ACTIVITY - Below is a listing from which only part is wanted; return exactly the lines from the one with "this voice be" up to and including the one with "With that the".

SUPPLIED INFORMATION -
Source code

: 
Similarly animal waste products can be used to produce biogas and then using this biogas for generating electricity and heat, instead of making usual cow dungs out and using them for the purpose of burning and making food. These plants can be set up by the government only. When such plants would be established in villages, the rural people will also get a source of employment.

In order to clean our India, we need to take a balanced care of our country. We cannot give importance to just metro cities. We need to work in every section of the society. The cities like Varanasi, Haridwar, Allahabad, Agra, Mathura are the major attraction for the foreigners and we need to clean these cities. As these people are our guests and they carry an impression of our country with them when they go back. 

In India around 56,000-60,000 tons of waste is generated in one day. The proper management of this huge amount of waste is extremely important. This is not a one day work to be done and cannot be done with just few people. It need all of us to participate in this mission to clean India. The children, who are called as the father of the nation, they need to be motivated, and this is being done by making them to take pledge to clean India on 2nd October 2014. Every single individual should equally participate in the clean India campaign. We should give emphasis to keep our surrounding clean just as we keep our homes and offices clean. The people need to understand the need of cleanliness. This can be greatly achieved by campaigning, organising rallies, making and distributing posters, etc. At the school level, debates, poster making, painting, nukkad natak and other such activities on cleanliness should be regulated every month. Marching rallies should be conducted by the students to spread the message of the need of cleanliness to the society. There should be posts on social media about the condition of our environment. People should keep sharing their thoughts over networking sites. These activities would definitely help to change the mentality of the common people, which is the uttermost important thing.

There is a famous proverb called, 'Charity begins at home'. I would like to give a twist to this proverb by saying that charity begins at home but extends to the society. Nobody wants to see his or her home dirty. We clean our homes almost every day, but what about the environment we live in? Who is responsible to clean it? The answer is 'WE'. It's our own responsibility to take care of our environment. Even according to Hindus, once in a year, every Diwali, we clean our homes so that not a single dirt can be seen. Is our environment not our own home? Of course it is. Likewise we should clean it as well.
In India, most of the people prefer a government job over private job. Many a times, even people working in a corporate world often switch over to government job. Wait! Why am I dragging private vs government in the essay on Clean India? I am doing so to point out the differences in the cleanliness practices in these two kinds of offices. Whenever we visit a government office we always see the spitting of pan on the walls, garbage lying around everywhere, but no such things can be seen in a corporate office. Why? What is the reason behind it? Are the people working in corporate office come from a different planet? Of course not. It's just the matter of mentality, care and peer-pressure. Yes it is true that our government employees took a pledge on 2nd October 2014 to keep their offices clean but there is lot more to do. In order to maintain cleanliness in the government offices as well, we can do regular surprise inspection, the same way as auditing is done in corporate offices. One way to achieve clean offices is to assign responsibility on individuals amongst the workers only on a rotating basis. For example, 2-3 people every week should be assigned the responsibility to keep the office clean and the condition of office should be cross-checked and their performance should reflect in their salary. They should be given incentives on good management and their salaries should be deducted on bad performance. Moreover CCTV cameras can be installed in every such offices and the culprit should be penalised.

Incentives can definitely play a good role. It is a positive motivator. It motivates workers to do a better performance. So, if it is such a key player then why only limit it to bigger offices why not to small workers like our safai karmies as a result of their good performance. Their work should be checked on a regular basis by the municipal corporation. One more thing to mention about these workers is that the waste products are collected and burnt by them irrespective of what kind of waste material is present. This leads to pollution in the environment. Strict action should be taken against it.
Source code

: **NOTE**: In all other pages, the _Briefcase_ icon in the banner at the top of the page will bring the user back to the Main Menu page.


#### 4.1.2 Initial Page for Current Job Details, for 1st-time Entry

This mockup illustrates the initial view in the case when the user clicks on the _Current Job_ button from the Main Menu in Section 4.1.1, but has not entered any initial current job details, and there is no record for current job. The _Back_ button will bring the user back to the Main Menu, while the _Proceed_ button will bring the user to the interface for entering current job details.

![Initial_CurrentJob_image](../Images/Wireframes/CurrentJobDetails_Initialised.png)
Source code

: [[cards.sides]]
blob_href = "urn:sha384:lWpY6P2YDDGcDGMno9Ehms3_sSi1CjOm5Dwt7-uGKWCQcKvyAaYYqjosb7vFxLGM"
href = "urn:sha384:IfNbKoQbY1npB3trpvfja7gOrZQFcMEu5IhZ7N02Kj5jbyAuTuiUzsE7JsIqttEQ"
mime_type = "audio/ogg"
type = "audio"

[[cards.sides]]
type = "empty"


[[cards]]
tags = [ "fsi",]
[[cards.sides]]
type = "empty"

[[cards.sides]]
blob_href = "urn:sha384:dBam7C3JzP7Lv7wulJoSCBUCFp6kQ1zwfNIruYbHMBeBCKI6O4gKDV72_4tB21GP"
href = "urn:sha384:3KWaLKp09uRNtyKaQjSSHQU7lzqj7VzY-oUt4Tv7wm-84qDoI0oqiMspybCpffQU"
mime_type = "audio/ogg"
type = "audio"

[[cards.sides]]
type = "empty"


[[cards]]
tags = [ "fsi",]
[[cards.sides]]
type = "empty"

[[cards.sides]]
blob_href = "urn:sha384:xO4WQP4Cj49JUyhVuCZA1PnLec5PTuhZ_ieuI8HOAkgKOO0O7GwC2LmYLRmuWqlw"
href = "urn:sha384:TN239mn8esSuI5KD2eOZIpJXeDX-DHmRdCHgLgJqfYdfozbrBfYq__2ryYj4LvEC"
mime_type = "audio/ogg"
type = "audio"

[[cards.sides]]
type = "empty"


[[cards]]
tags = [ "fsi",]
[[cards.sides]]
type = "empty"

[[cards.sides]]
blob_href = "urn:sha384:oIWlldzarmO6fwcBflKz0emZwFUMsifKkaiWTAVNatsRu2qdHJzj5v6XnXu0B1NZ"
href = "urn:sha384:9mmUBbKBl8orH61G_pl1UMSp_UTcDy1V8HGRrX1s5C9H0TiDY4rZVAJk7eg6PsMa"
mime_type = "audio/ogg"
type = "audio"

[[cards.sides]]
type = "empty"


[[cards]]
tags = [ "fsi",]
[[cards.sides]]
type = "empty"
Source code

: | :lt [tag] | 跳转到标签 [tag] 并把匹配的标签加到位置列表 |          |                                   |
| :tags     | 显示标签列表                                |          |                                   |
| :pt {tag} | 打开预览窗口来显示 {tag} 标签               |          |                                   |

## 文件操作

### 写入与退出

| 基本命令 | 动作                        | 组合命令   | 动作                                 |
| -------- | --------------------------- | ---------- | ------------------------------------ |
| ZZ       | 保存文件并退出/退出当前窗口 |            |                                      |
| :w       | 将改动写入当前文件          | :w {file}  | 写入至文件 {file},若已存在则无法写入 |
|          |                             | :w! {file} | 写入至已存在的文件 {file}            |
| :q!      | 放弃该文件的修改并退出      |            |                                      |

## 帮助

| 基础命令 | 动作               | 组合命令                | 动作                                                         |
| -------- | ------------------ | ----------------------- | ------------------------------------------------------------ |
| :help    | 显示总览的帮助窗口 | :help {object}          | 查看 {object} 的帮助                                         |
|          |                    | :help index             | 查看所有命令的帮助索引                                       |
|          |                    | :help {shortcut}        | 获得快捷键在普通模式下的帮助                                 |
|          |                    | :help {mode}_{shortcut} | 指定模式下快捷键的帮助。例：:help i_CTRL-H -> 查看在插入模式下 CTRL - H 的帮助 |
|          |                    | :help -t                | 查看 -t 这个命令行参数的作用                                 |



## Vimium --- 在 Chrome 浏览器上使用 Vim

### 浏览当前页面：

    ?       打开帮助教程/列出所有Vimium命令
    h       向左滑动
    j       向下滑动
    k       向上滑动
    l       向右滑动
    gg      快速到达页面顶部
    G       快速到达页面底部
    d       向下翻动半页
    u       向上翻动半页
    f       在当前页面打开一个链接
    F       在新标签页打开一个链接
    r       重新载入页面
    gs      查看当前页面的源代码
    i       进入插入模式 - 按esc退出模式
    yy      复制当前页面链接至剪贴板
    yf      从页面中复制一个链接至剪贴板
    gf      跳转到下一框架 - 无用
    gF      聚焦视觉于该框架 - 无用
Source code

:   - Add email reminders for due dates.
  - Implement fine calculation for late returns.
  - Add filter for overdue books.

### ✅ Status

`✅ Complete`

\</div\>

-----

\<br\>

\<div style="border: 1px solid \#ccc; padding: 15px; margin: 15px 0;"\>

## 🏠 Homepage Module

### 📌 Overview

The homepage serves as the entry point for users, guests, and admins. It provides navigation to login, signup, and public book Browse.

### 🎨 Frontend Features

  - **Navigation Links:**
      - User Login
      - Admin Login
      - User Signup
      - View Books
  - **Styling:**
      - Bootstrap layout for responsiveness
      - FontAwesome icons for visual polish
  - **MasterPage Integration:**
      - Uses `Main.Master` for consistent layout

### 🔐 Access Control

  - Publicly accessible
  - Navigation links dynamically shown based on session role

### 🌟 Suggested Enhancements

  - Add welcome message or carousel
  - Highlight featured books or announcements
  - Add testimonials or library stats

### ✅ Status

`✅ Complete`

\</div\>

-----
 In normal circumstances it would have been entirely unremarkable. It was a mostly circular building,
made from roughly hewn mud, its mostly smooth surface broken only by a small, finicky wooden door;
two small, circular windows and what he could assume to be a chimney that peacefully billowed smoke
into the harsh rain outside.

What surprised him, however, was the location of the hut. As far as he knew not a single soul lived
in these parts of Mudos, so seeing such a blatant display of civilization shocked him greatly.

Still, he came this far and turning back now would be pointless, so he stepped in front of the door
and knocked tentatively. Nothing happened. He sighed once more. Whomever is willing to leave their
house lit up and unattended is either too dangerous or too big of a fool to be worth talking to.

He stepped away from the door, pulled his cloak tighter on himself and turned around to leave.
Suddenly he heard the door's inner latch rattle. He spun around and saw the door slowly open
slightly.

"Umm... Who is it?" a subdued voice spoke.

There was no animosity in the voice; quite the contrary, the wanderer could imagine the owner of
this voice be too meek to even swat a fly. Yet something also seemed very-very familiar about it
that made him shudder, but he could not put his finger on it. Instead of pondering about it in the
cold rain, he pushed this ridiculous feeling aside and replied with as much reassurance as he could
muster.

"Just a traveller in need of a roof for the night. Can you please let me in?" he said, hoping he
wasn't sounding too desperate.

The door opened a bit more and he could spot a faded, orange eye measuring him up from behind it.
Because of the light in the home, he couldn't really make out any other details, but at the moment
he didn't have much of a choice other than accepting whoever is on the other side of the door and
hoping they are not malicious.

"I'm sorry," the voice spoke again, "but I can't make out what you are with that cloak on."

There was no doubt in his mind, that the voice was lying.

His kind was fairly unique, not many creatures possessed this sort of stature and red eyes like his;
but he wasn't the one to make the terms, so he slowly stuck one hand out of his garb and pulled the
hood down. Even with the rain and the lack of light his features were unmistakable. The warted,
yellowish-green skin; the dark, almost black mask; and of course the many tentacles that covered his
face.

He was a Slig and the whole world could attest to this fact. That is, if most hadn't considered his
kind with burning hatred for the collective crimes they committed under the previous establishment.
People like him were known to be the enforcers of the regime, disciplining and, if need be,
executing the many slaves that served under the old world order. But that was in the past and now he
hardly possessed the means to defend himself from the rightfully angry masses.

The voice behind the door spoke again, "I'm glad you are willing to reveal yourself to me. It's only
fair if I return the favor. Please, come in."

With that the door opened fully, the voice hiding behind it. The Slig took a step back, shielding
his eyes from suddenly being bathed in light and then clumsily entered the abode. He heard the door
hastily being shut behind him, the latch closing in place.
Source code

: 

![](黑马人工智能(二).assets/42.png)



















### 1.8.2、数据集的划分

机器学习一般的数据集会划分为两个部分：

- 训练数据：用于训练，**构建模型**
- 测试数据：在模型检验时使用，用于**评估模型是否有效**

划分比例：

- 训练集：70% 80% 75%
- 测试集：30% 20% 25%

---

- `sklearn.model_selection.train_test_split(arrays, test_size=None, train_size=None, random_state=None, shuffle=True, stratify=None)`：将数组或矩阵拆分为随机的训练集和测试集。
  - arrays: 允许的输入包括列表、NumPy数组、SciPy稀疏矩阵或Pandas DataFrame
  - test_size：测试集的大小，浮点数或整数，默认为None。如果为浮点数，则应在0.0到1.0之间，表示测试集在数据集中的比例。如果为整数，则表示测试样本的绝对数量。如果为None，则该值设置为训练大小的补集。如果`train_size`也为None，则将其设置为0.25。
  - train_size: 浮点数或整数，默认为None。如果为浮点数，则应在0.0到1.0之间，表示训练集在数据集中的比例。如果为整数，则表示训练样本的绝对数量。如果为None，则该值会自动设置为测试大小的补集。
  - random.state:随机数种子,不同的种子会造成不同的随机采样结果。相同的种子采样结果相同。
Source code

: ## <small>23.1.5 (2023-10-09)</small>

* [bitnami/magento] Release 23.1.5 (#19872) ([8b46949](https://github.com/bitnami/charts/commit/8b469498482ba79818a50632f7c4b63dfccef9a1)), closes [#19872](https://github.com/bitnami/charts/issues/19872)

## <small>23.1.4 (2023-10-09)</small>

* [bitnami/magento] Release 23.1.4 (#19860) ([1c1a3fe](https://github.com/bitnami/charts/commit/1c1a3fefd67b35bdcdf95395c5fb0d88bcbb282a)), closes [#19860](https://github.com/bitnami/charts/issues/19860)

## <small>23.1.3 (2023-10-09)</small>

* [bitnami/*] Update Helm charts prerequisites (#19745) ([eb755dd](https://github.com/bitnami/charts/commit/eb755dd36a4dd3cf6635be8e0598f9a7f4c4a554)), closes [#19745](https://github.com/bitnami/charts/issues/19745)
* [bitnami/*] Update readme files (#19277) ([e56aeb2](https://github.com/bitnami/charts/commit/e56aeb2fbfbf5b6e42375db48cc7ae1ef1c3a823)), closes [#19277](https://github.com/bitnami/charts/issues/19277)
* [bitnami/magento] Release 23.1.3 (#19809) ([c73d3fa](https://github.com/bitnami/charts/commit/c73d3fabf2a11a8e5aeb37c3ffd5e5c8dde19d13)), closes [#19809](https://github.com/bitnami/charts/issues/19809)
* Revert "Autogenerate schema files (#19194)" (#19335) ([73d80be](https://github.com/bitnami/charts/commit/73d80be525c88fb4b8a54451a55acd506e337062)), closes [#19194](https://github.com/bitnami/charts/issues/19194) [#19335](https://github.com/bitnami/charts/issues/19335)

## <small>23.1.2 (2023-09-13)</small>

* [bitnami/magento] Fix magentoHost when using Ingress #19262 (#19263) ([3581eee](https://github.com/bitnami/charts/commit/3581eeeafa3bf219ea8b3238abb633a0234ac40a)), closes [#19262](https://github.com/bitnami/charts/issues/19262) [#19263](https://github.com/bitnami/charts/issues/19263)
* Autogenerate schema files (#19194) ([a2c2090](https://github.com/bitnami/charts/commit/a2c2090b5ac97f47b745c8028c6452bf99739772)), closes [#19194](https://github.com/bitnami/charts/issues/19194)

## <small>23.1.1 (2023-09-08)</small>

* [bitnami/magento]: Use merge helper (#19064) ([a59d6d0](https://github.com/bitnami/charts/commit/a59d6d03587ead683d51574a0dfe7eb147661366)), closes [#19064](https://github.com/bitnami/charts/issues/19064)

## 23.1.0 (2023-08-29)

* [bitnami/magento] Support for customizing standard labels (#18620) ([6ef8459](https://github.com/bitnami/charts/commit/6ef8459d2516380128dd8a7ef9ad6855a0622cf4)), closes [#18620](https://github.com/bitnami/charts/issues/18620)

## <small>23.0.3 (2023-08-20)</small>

OUTPUT -
this voice be too meek to even swat a fly. Yet something also seemed very-very familiar about it
that made him shudder, but he could not put his finger on it. Instead of pondering about it in the
cold rain, he pushed this ridiculous feeling aside and replied with as much reassurance as he could
muster.

"Just a traveller in need of a roof for the night. Can you please let me in?" he said, hoping he
wasn't sounding too desperate.

The door opened a bit more and he could spot a faded, orange eye measuring him up from behind it.
Because of the light in the home, he couldn't really make out any other details, but at the moment
he didn't have much of a choice other than accepting whoever is on the other side of the door and
hoping they are not malicious.

"I'm sorry," the voice spoke again, "but I can't make out what you are with that cloak on."

There was no doubt in his mind, that the voice was lying.

His kind was fairly unique, not many creatures possessed this sort of stature and red eyes like his;
but he wasn't the one to make the terms, so he slowly stuck one hand out of his garb and pulled the
hood down. Even with the rain and the lack of light his features were unmistakable. The warted,
yellowish-green skin; the dark, almost black mask; and of course the many tentacles that covered his
face.

He was a Slig and the whole world could attest to this fact. That is, if most hadn't considered his
kind with burning hatred for the collective crimes they committed under the previous establishment.
People like him were known to be the enforcers of the regime, disciplining and, if need be,
executing the many slaves that served under the old world order. But that was in the past and now he
hardly possessed the means to defend himself from the rightfully angry masses.

The voice behind the door spoke again, "I'm glad you are willing to reveal yourself to me. It's only
fair if I return the favor. Please, come in."

With that the door opened fully, the voice hiding behind it. The Slig took a step back, shielding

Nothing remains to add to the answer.